__Fragmento del documento__.
______________________________

Desde entonces continúan haciendo las máscaras, y basta acercarse a la comunidad para que al enterarse de la llegada del visitante, salgan de todas las casas, hombres y mujeres, de distintas edades, a ofrecerlas en los más variados tamaños.
Un saber hacer muy particular, exclusivo de su etnia, que hoy es el sustento de varios artesanos, especializados en figuras de todo tipo: animales del lugar como loros, tucanes, búhos, perros, conejos, yaguaretés, lechuzas, serpientes, jaguares, tigres y pumas, que luego, en el taller, dibujan con una maestría excepcional.
Las máscaras se tallan en palo borracho o “yuchán”, al que denominan samóu, ya que es una madera blanda, del que sacan sólo una parte que les sirve para ahuecar y tintes naturales que obtienen de piedras del río y flores del lugar. Trabajan siempre, y aquí otro de sus grandes legados, pidiéndole permiso a la naturaleza, no por asalto, como aclaran. “Hace tiempo sufrimos los problemas que acarrea el desmonte, que hacen particulares o empresas. Botan todo a su paso, transformando nuestro ecosistema. Nosotros caminamos muchos kilómetros por semana para elegir partes de árboles en las que podamos trabajar sin dañarlos y duele mucho ver cómo, en la destrucción que ocasiona el desmonte, se matan otras especies y se destruyen nidos y hogares de todo tipo de animales. Este bebé de lechuza, por ejemplo –cuenta uno de los artesanos mostrando una máscara–, lo hice al descubrirlo en el campo, llorando, sin su madre. La construí y pinté para conservar su espíritu”, remata Castro.
El mascarero insiste en que no vende madera: “Yo vendo naturaleza. Mis animales son una advertencia en sí misma. Transmiten este mensaje a través de su energía y su mirada. Ellos protegen de otro tipo de animales que pueblan las ciudades”. Por eso las máscaras chanés llevan el nombre genérico de aña-aña, que significa espíritu.
Como otros pueblos originarios, siguen peleando por sus tierras, una pequeña porción del Chaco Salteño cerca de la ciudad de Tartagal. Una zona cercada por ríos y selva donde yacen sus ancestros y que guarda todo su acervo material e inmaterial. Trabajan en ingenios, fincas, aserraderos e inclusive en YPF. Muchos habitan en tierras fiscales aún no definitivamente asignadas a quienes fueran sus más remotos dueños, insistiendo en que se respeten sus derechos: la posesión de la tierra también permite perpetuar este saber hacer, tan original y además portador de un mensaje de respeto y defensa de la naturaleza.

______________________________

__Lista de actividades__.
**A)** Responde las siguientes preguntas según el fragmento sobre las máscaras chanés.
(i) ¿En qué madera se tallan las máscaras?
(ii) ¿Qué significa aña-aña, el nombre genérico de las máscaras?
(iii) ¿Cerca de qué ciudad se encuentra la porción de tierra por la que siguen peleando?
**B)** Cita textualmente el pasaje del fragmento sobre las máscaras chanés que va desde "Como otros pueblos" hasta "de la naturaleza.", ambos incluidos.

Extracciones de texto por página:
______________________________

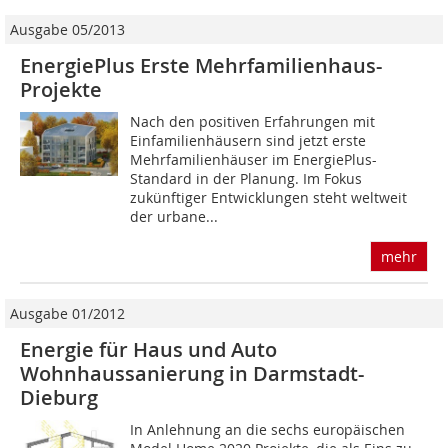
Ausgabe 05/2013
EnergiePlus Erste Mehrfamilienhaus-
Projekte
Nach den positiven Erfahrungen mit
Einfamilienhäusern sind jetzt erste
Mehrfamilienhäuser im EnergiePlus-
Standard in der Planung. Im Fokus
zukünftiger Entwicklungen steht weltweit
der urbane...
mehr
Ausgabe 01/2012
Energie für Haus und Auto
Wohnhaussanierung in Darmstadt-
Dieburg
In Anlehnung an die sechs europäischen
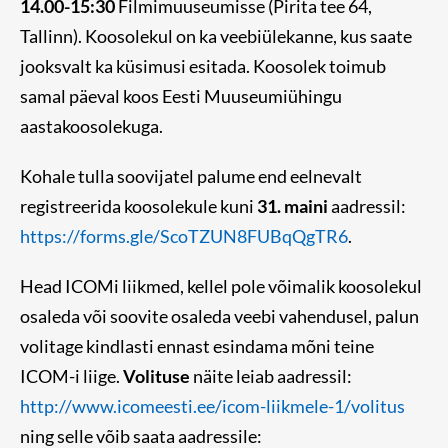
14.00-15:30
Filmimuuseumisse (Pirita tee 64,
Tallinn). Koosolekul on ka veebiülekanne, kus saate
jooksvalt ka küsimusi esitada. Koosolek toimub
samal päeval koos Eesti Muuseumiühingu
aastakoosolekuga.
Kohale tulla soovijatel palume end eelnevalt
registreerida koosolekule kuni
31. maini
aadressil:
https://forms.gle/ScoTZUN8FUBqQgTR6
.
Head ICOMi liikmed, kellel pole võimalik koosolekul
osaleda või soovite osaleda veebi vahendusel, palun
volitage kindlasti ennast esindama mõni teine
ICOM-i liige.
Volituse
näite leiab aadressil:
http://www.icomeesti.ee/icom-liikmele-1/volitus
ning selle võib saata aadressile:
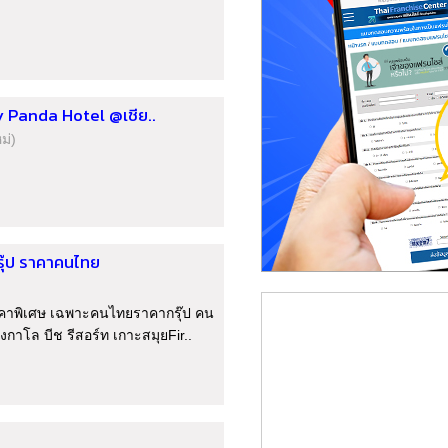
y Panda Hotel @เชีย..
ม่)
รุ๊ป ราคาคนไทย
าคาพิเศษ เฉพาะคนไทยราคากรุ๊ป คน
บังกาโล บีช รีสอร์ท เกาะสมุยFir..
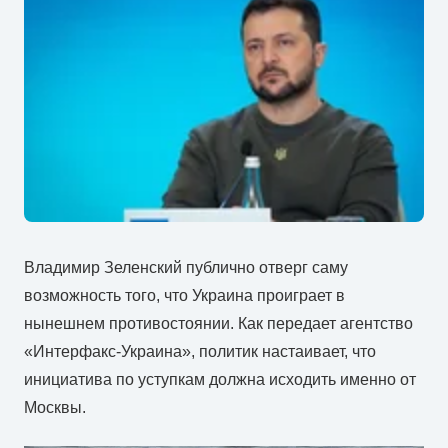
Владимир Зеленский публично отверг саму
возможность того, что Украина проиграет в
нынешнем противостоянии. Как передает агентство
«Интерфакс-Украина», политик настаивает, что
инициатива по уступкам должна исходить именно от
Москвы.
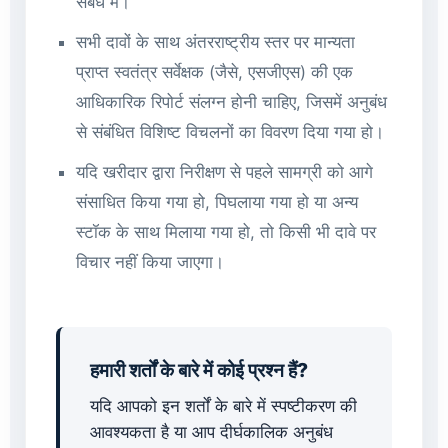
संबंध में।
सभी दावों के साथ अंतरराष्ट्रीय स्तर पर मान्यता
प्राप्त स्वतंत्र सर्वेक्षक (जैसे, एसजीएस) की एक
आधिकारिक रिपोर्ट संलग्न होनी चाहिए, जिसमें अनुबंध
से संबंधित विशिष्ट विचलनों का विवरण दिया गया हो।
यदि खरीदार द्वारा निरीक्षण से पहले सामग्री को आगे
संसाधित किया गया हो, पिघलाया गया हो या अन्य
स्टॉक के साथ मिलाया गया हो, तो किसी भी दावे पर
विचार नहीं किया जाएगा।
हमारी शर्तों के बारे में कोई प्रश्न हैं?
यदि आपको इन शर्तों के बारे में स्पष्टीकरण की
आवश्यकता है या आप दीर्घकालिक अनुबंध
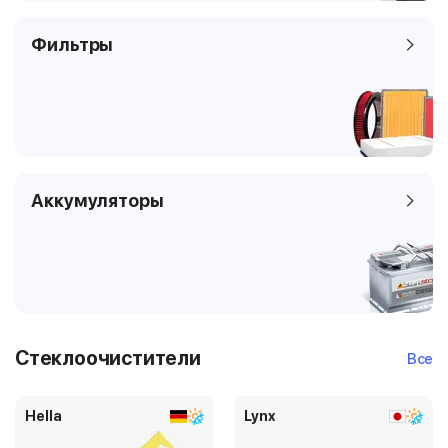
Фильтры
Аккумуляторы
Стеклоочистители
Все
Hella
Lynx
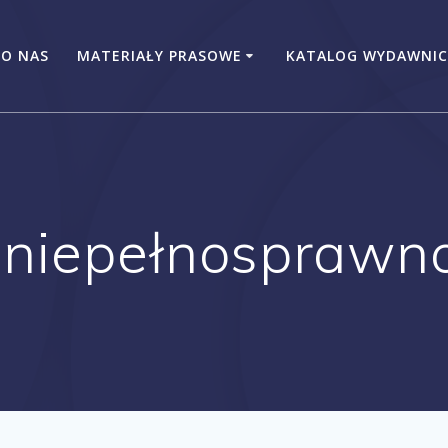
O NAS
MATERIAŁY PRASOWE
KATALOG WYDAWNIC
niepełnosprawn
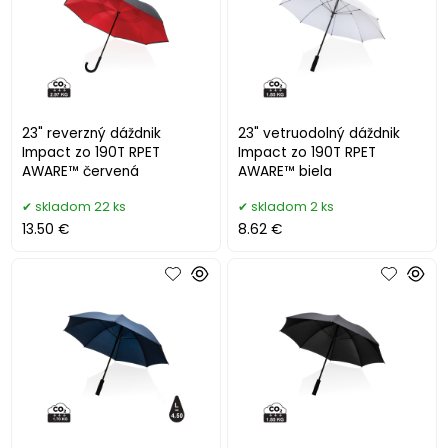
23" reverzný dáždnik
23" vetruodolný dáždnik
Impact zo 190T RPET
Impact zo 190T RPET
AWARE™ červená
AWARE™ biela
skladom 22 ks
skladom 2 ks
13.50 €
8.62 €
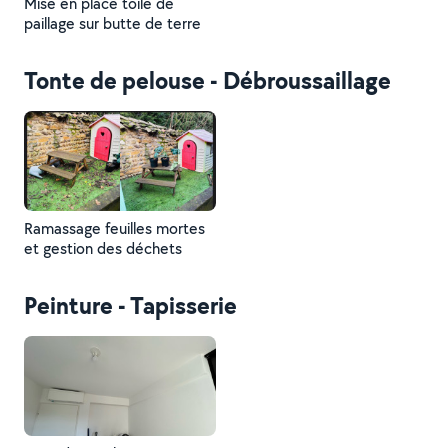
Mise en place toile de
paillage sur butte de terre
Tonte de pelouse - Débroussaillage
Ramassage feuilles mortes
et gestion des déchets
Peinture - Tapisserie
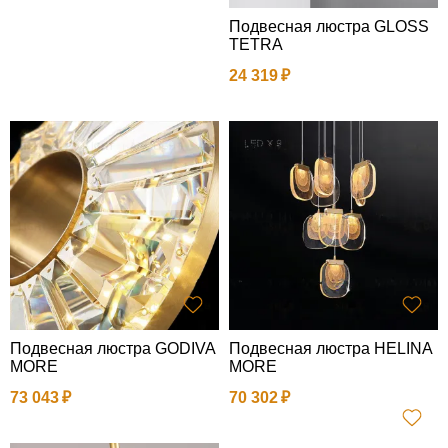
Подвесная люстра GLOSS
TETRA
24 319
Подвесная люстра GODIVA
Подвесная люстра HELINA
MORE
MORE
73 043
70 302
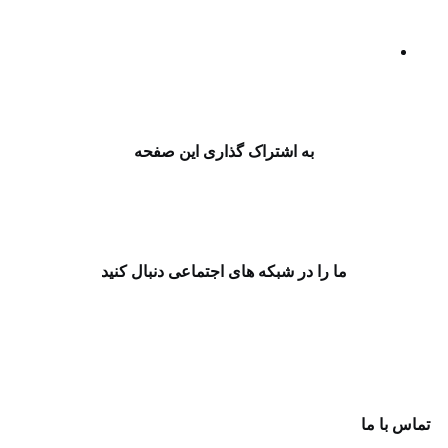
بن سلمان فورا با ترامپ تماس گرفت | روایت رویترز در
خصوص هشدار ایران
حملات هوایی و پهپادی رژیم صهیونیستی به جنوب لبنان/
سه نفر زخمی شدند
به اشتراک گذاری این صفحه
ما را در شبکه های اجتماعی دنبال کنید
ماس با ما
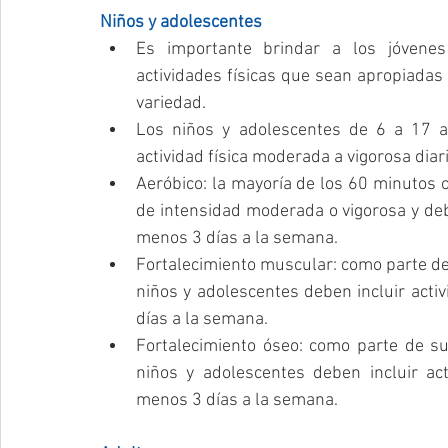
Niños y adolescentes
Es importante brindar a los jóvenes
actividades físicas que sean apropiadas
variedad.  
Los niños y adolescentes de 6 a 17 
actividad física moderada a vigorosa diar
Aeróbico: la mayoría de los 60 minutos o
de intensidad moderada o vigorosa y deben
menos 3 días a la semana.  
Fortalecimiento muscular: como parte de s
niños y adolescentes deben incluir activ
días a la semana.  
Fortalecimiento óseo: como parte de sus
niños y adolescentes deben incluir acti
menos 3 días a la semana.   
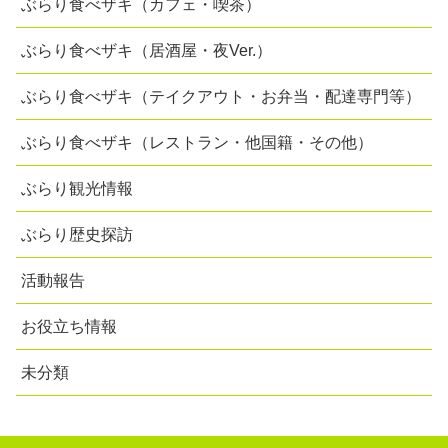
ぶらり食べザキ（カフェ・喫茶）
ぶらり食べザキ（居酒屋・夜Ver.）
ぶらり食べザキ（テイクアウト・お弁当・配達専門等）
ぶらり食べザキ（レストラン・他国籍・その他）
ぶらり観光情報
ぶらり歴史探訪
活動報告
お役立ち情報
未分類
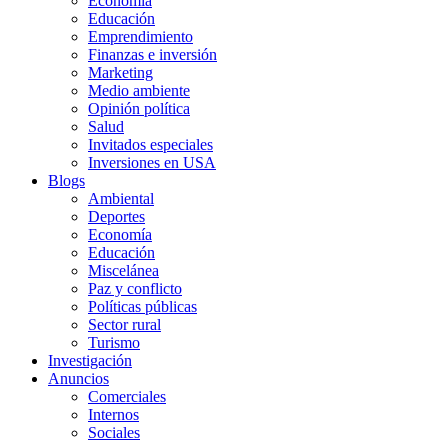
Economía
Educación
Emprendimiento
Finanzas e inversión
Marketing
Medio ambiente
Opinión política
Salud
Invitados especiales
Inversiones en USA
Blogs
Ambiental
Deportes
Economía
Educación
Miscelánea
Paz y conflicto
Políticas públicas
Sector rural
Turismo
Investigación
Anuncios
Comerciales
Internos
Sociales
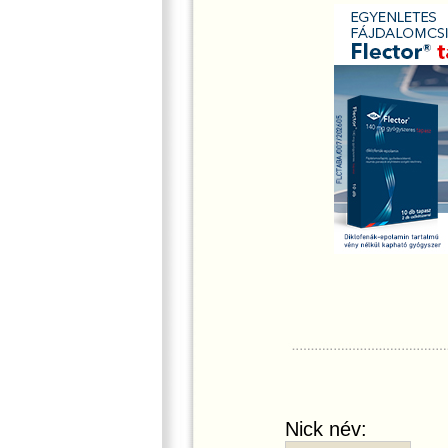
Nick név:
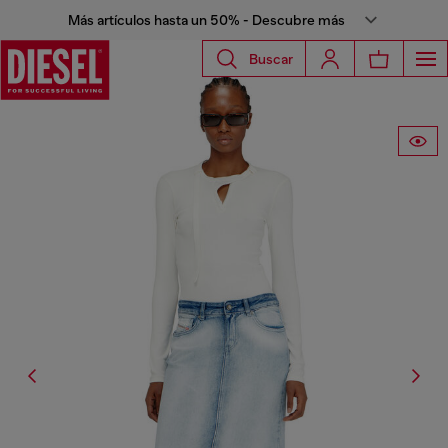
Más artículos hasta un 50% - Descubre más
Buscar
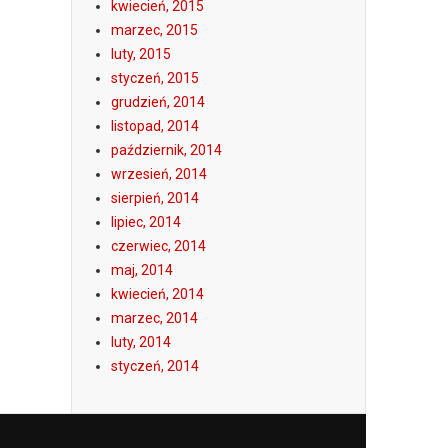
kwiecień, 2015
marzec, 2015
luty, 2015
styczeń, 2015
grudzień, 2014
listopad, 2014
październik, 2014
wrzesień, 2014
sierpień, 2014
lipiec, 2014
czerwiec, 2014
maj, 2014
kwiecień, 2014
marzec, 2014
luty, 2014
styczeń, 2014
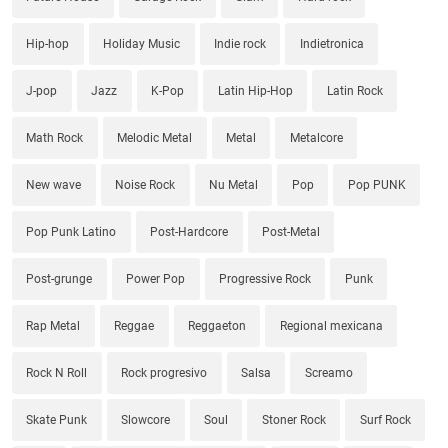
Hip-hop
Holiday Music
Indie rock
Indietronica
J-pop
Jazz
K-Pop
Latin Hip-Hop
Latin Rock
Math Rock
Melodic Metal
Metal
Metalcore
New wave
Noise Rock
Nu Metal
Pop
Pop PUNK
Pop Punk Latino
Post-Hardcore
Post-Metal
Post-grunge
Power Pop
Progressive Rock
Punk
Rap Metal
Reggae
Reggaeton
Regional mexicana
Rock N Roll
Rock progresivo
Salsa
Screamo
Skate Punk
Slowcore
Soul
Stoner Rock
Surf Rock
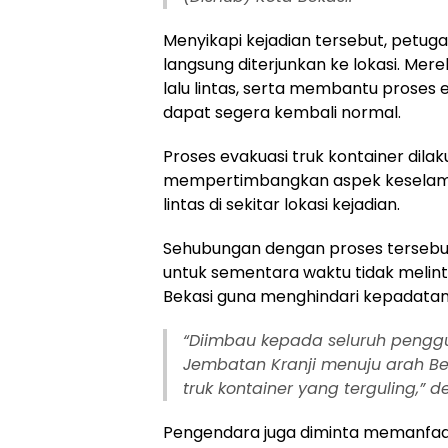
Menyikapi kejadian tersebut, petug
langsung diterjunkan ke lokasi. M
lalu lintas, serta membantu proses 
dapat segera kembali normal.
Proses evakuasi truk kontainer dil
mempertimbangkan aspek keselamat
lintas di sekitar lokasi kejadian.
Sehubungan dengan proses tersebu
untuk sementara waktu tidak melint
Bekasi guna menghindari kepadatan
“Diimbau kepada seluruh penggu
Jembatan Kranji menuju arah Be
truk kontainer yang terguling,” de
Pengendara juga diminta memanfaatk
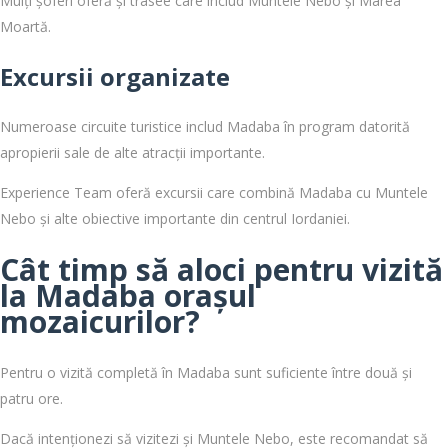
Mulți șoferi oferă și trasee care includ Muntele Nebo și Marea
Moartă.
Excursii organizate
Numeroase circuite turistice includ Madaba în program datorită
apropierii sale de alte atracții importante.
Experience Team oferă excursii care combină Madaba cu Muntele
Nebo și alte obiective importante din centrul Iordaniei.
Cât timp să aloci pentru vizită
la Madaba orașul
mozaicurilor?
Pentru o vizită completă în Madaba sunt suficiente între două și
patru ore.
Dacă intenționezi să vizitezi și Muntele Nebo, este recomandat să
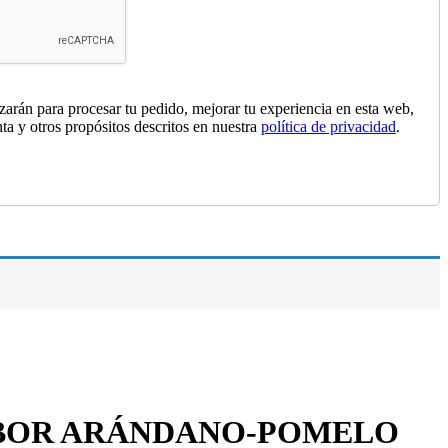
izarán para procesar tu pedido, mejorar tu experiencia en esta web,
nta y otros propósitos descritos en nuestra
política de privacidad
.
BOR ARÁNDANO-POMELO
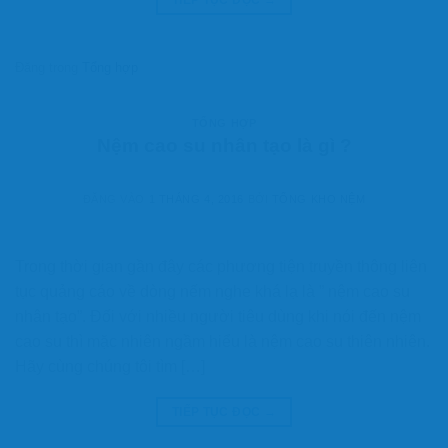
Đăng trong
Tổng hợp
TỔNG HỢP
Nệm cao su nhân tạo là gì ?
ĐĂNG VÀO
1 THÁNG 4, 2016
BỞI
TỔNG KHO NỆM
Trong thời gian gần đây các phương tiện truyền thông liên
tục quảng cáo về dòng nếm nghe khá lạ là ” nệm cao su
nhân tạo”. Đối với nhiều người tiêu dùng khi nói đến nệm
cao su thì mặc nhiên ngầm hiểu là nệm cao su thiên nhiên.
Hãy cùng chúng tôi tìm […]
TIẾP TỤC ĐỌC
→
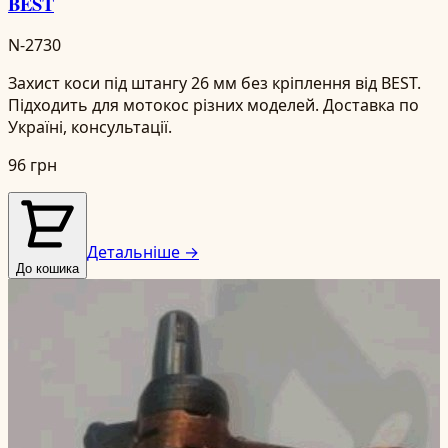
BEST
N-2730
Захист коси під штангу 26 мм без кріплення від BEST.
Підходить для мотокос різних моделей. Доставка по
Україні, консультації.
96 грн
Детальніше →
До кошика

______________________________

__Soluciones de ejercicios__.
**A)**
(i) En palo borracho o "yuchán", al que denominan samóu.
(ii) Significa espíritu.
(iii) Cerca de la ciudad de Tartagal.

**B)**
Como otros pueblos originarios, siguen peleando por sus tierras, una pequeña porción del Chaco Salteño cerca de la ciudad de Tartagal. Una zona cercada por ríos y selva donde yacen sus ancestros y que guarda todo su acervo material e inmaterial. Trabajan en ingenios, fincas, aserraderos e inclusive en YPF. Muchos habitan en tierras fiscales aún no definitivamente asignadas a quienes fueran sus más remotos dueños, insistiendo en que se respeten sus derechos: la posesión de la tierra también permite perpetuar este saber hacer, tan original y además portador de un mensaje de respeto y defensa de la naturaleza.